KOMPI+25

Komunitas Pendidikan Indonesia

Jaringan Komunikasi KOMUNITAS PENDIDIKAN INDONESIA

Friday, 17 August 2018

Ternyata, Hingga Kini Masih Ada Guru Yang Terabaikan

Posted by   on Pinterest



Terlepas dari banyaknya kabar negatif profesi guru, masih banyak guru yang dengan segenap hati mengabdi dan jadi pahlawan sesungguhnya.

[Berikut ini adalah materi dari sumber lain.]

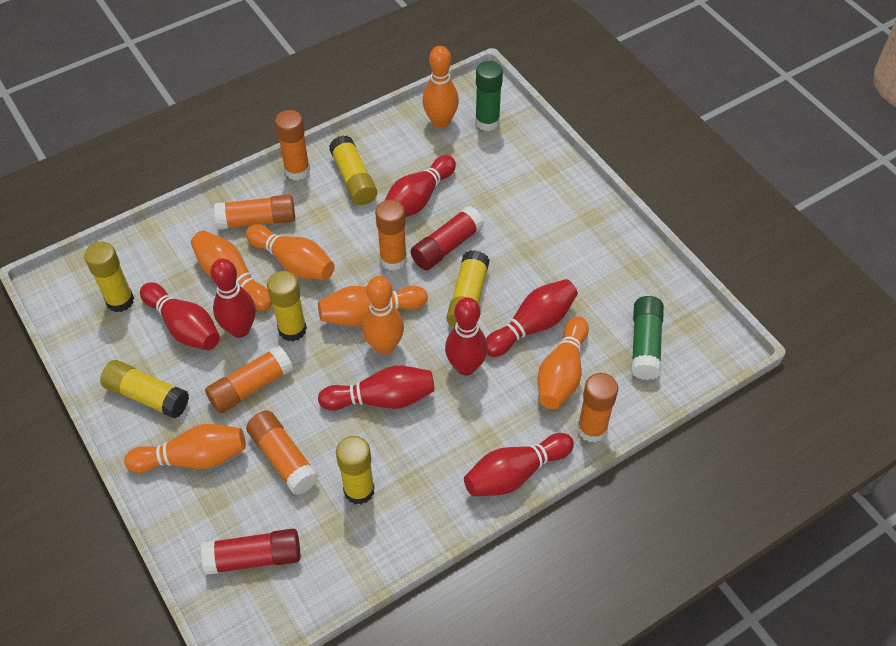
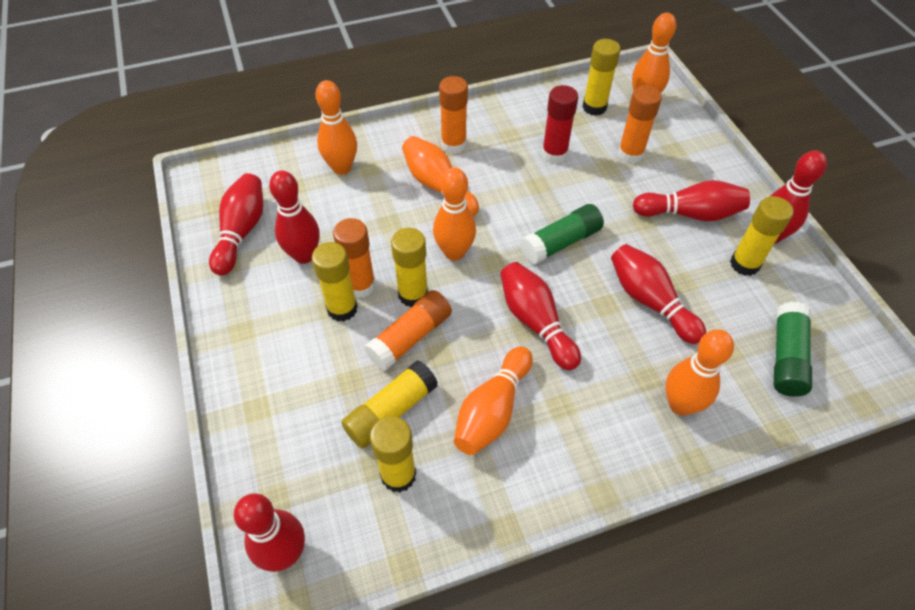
orange bowling pin: 7 -> 6
orange glue stick: 6 -> 4
red glue stick: 2 -> 1

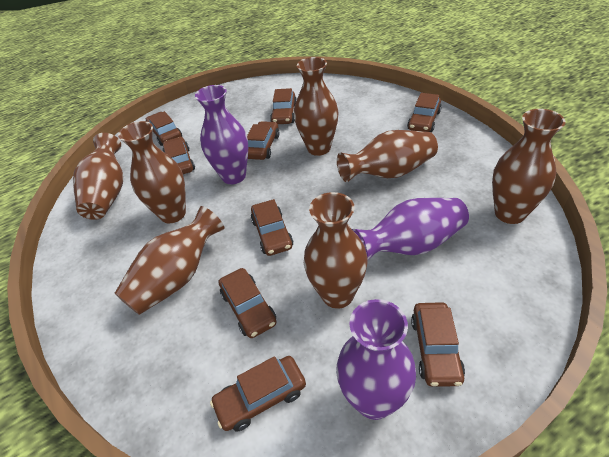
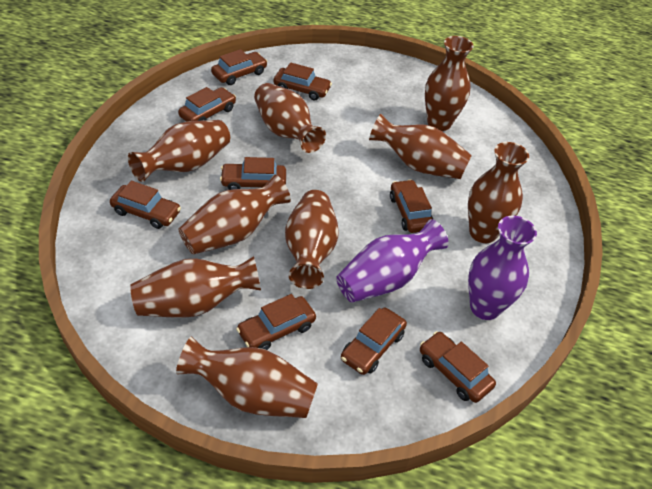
brown vase: 7 -> 9
purple vase: 3 -> 2

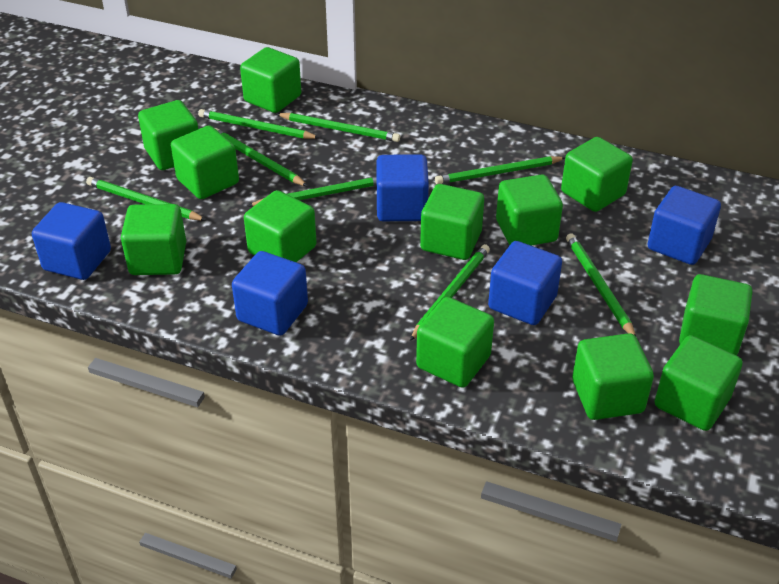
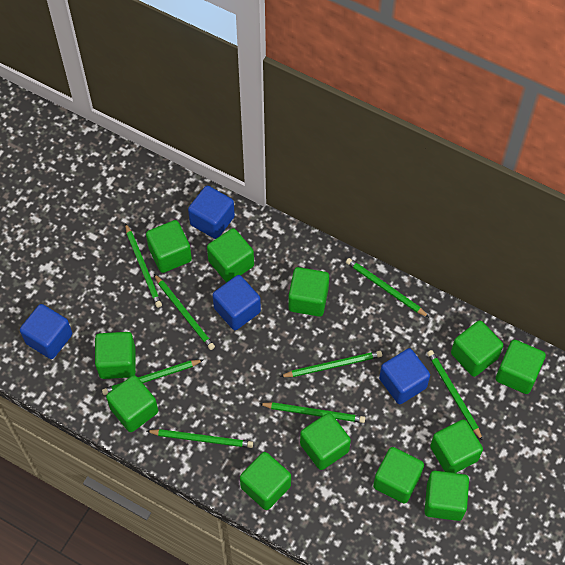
blue cube: 5 -> 4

Dwifa, seorang guru perempuan dan pendiri sekolah Madrasah Tsanawiyah (MTs) Zikir, di Desa Tik Teleu, Kecamatan Pelabai, Kabupaten Lebong, Provinsi Bengkulu, (Selasa, 9/1/2018) menyebutkan, sekolah itu dibangun atas dasar rasa khawatir akan tingginya angka putus sekolah di daerah itu. Sekolah yang terlihat memprihatinkan itu itu dibangun pada 2011. Separuh gedungnya terbuat dari papan dan semen, sedangkan plafonnya rusak di beberapa bagian. Gedung tersebut merupakan pinjaman dari pemerintahan desa. Terdapat 38 siswa dan delapan guru sebagai tenaga pengajar. Menurut Dwifa, menjadi guru di MTs Zikir, merupakan bentuk kekhawatiran kami atas kondisi kampung halaman. Jadi, enggak mikir gajilah. Untuk kehidupan sehari-hari, dia dan suami menjadi petanijelasnya.

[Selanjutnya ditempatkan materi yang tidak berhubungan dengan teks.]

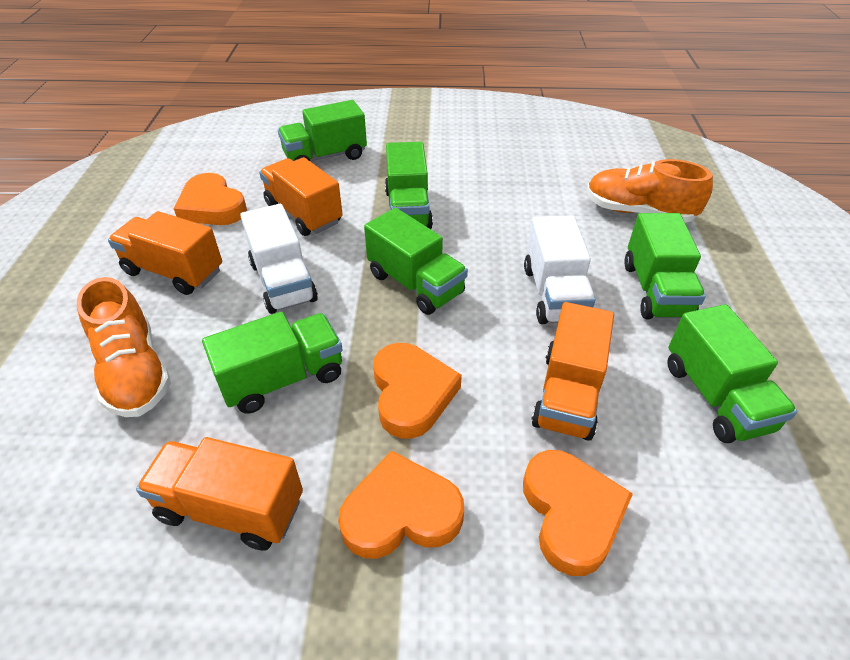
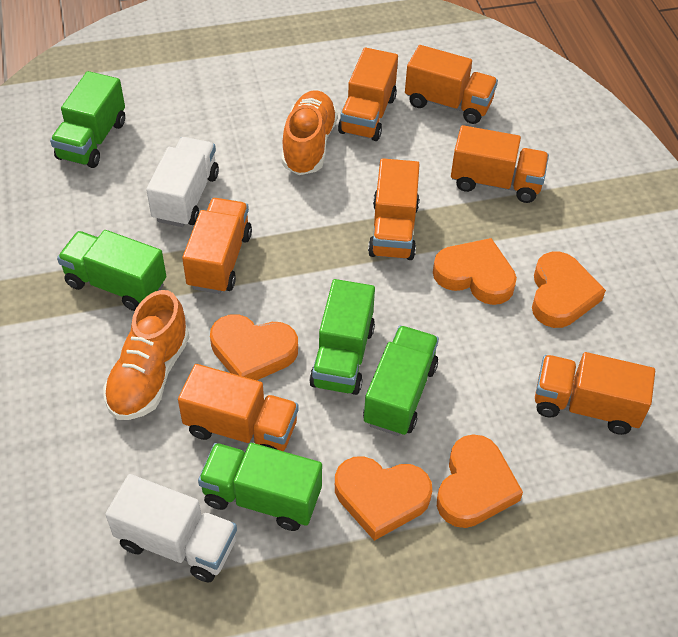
green truck: 6 -> 5
orange heart: 4 -> 5
orange truck: 4 -> 7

Hiriani, guru lainnya, yang paling yunior karena baru enam bulan bergabung di sekolah itu, berharap pengetahuan yang dimiliki dari perguruan tinggi dapat dibagi buat remaja di desa. Ia tidak mempersalahkan masalah gaji yang hanya Rp 100.000 per bulan.

Dua tahun berdiri, pada 2011 dan 2012 terdapat 14 tenaga pengajar. Selama dua tahun, 14 guru tidak digaji sama sekali. Lalu, masuk 2013 hingga 2015, barulah para guru mendapatkan gaji dari Kementerian Agama. Dananya diambil dari Bantuan Operasional Siswa (BOS). Tahun 2013 hingga 2015 gaji diterima per bulan sekitar Rp 30.000 dibayar per tiga bulan. Tiga bulan terima Rp 90.000. Gaji sebesar itu berlanjut hingga 2016, barulah naik menjadi Rp 100.000 per bulan.

Sukamdani, Kepala Sekolah MTs Zikir Pikir. Sukamdani yang memiliki gelar master pada bidang agama Islam lebih memilih kembali ke kampung halaman daripada tawaran menjadi dosen di beberapa perguruan tinggi. Saat ini sekolah itu memiliki tanah sekitar satu hektar sebagai wakaf dari masyarakat. Namun, pihaknya belum dapat memanfaatkan tanah wakaf itu karena terkendala biaya pembangunan gedung.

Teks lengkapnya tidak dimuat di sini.